Bell’s funeral in December of 1884 stands out as a moment of fuller emotional expression and yet still fits his pattern of detached observation and deeply repressed emotion. In the months leading up to her death, Barry betrayed no sense of emotional pain. Bell and he had had no real relationship since 1868. For most of the period between then and her death in 1884, what he tells us about Bell is usually appended with something like “so I’m told” – i.e. where others have informed him of what is underway in his own house. My chapter on emotion and Barry explores this prolonged estrangement in more detail, but we can simply note that while he expressed much anger and resentment, there were moments too when we see hints of sadness.
She died on 4 December 1884. She was 58. Like her four sisters, a brother, and probably her parents, Bell died of tuberculosis. The symptoms began in the summer, and by early fall Barry knew the coughing indicated more than a persistent cold. But never did he drop the callous commentary on “the animal”, as he often termed her. And this continued even on the day of her death. “Poor ‘Crature’. She suffered greatly … and declined rapidly”. Though here “Crature”, a derisive epithet he took from Walter Scott, sounds affectionate, he remained unable to even write her name, to properly acknowledge her as a person. Life went on. The next day he dressed the mill stones and dried 50 bushels of oats. Perhaps while he worked he contemplated his wife’s death and their long estrangement, but the man who often engaged himself through the diary offered us no sense of reflection.

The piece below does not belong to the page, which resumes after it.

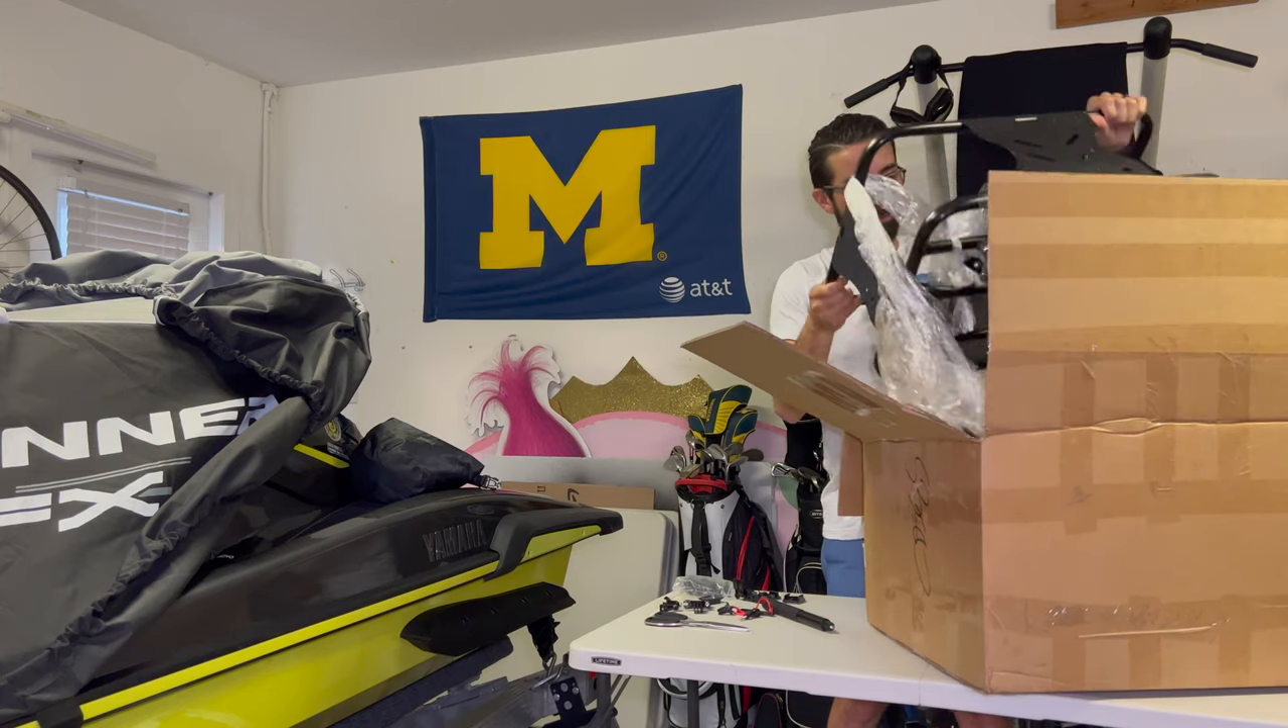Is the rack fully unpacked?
No.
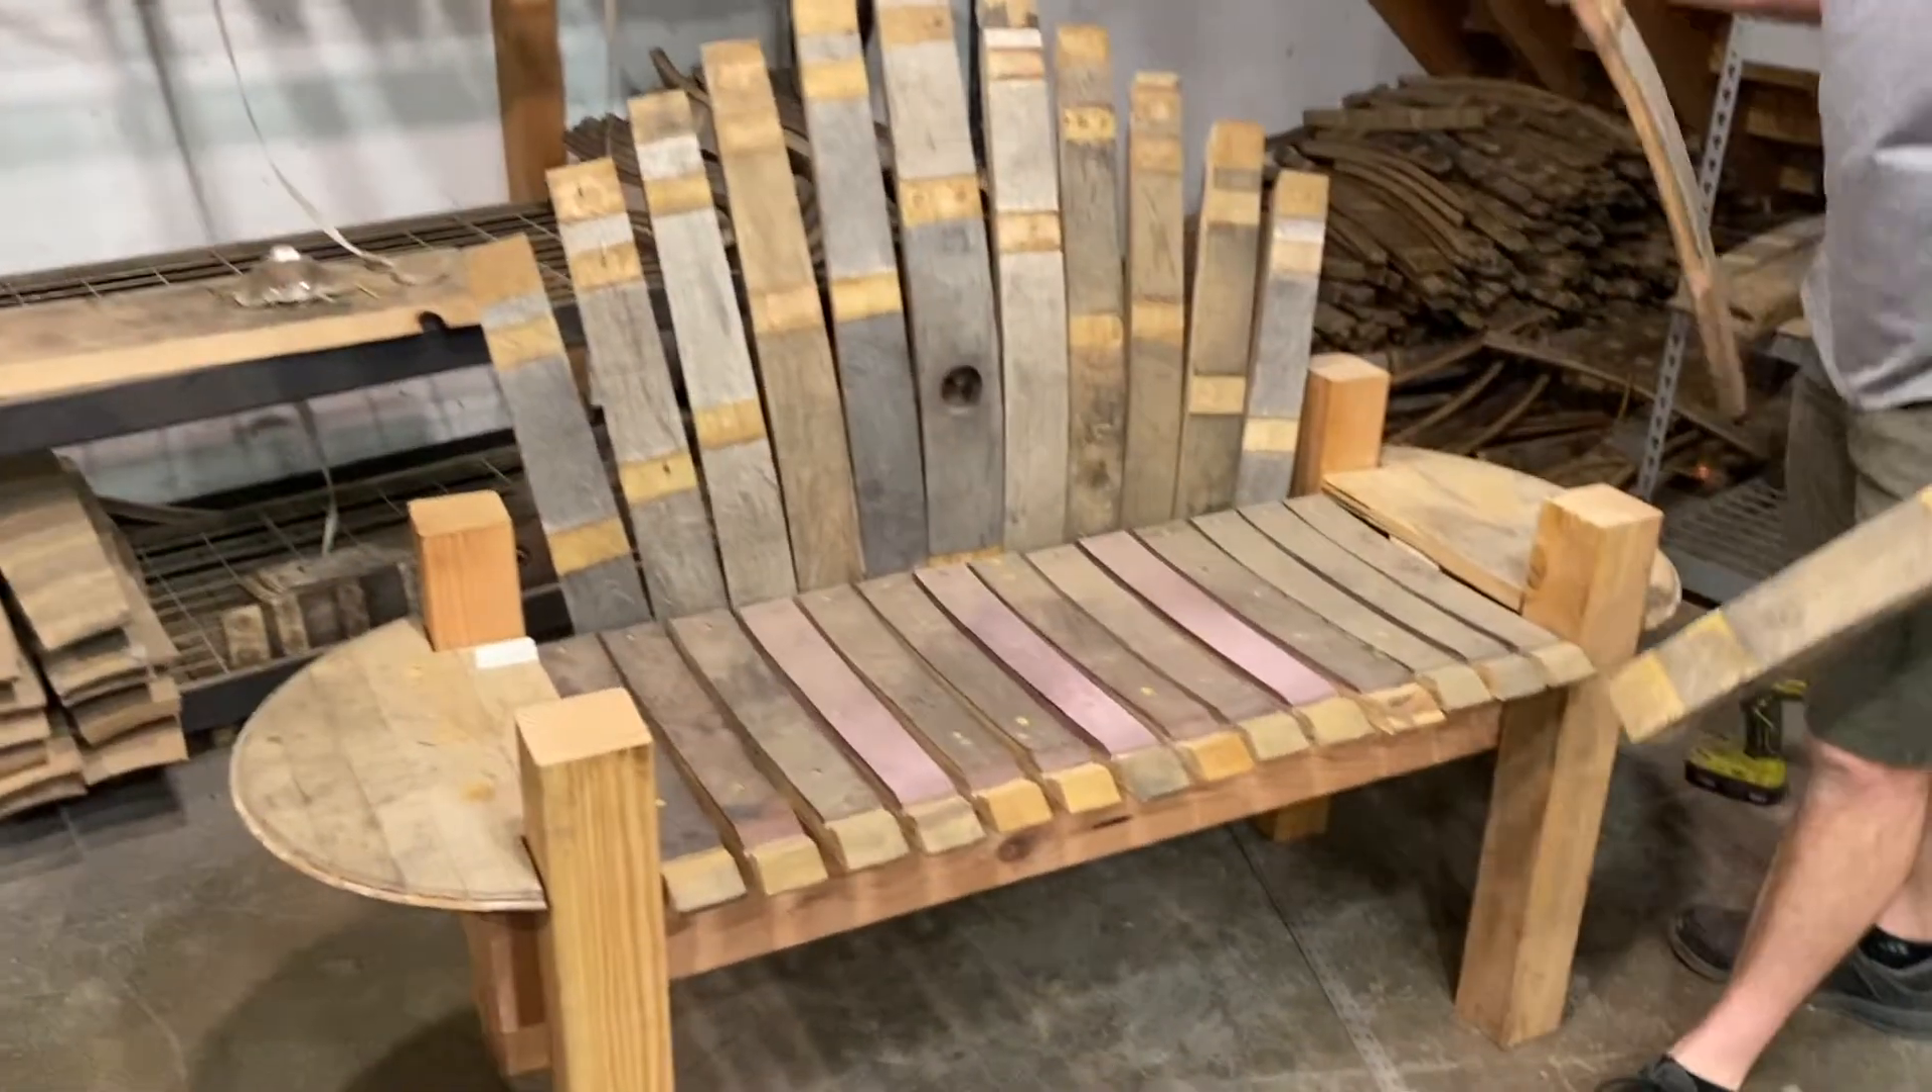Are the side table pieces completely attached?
Yes.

Barry attended the funeral, though only “to keep people’s tongues quiet”. The procession began at the house and a “large number of people”, though not Barry, listened to their minister’s “loud Blather”. He then joined the procession, carrying Bell’s coffin 10 km on a neighbour’s sleigh to the McLennan family plot in Rogers Hill. We can only imagine Barry’s thoughts, but in his cynical asides on the Minister’s blather we can see the extremes of his critical free-thinking mind and a long-standing anger. That long walk, on a cold December morning, allowed him ample time to reflect on his life with Bell. At the graveside, Barry demonstrated that along with the anger there was also a profound sadness. Viewing the coffin being laid into the ground, his distanced resolve fell apart: “I broke down and had to retreat crying or sobbing in spite of all I could do”. And yet even here, in the midst of acknowledging his pain, he was unable to continue the story as one rooted in loss, but rather in his loss of control: “It was some time before I could regain my composure. Sad, sad, spectacle indeed”. For the only time in the 56-year-long diary, James Barry fully exposed a deep emotional pain. Though brief, it’s hard not to believe it exposed long-sheltered fears and desires.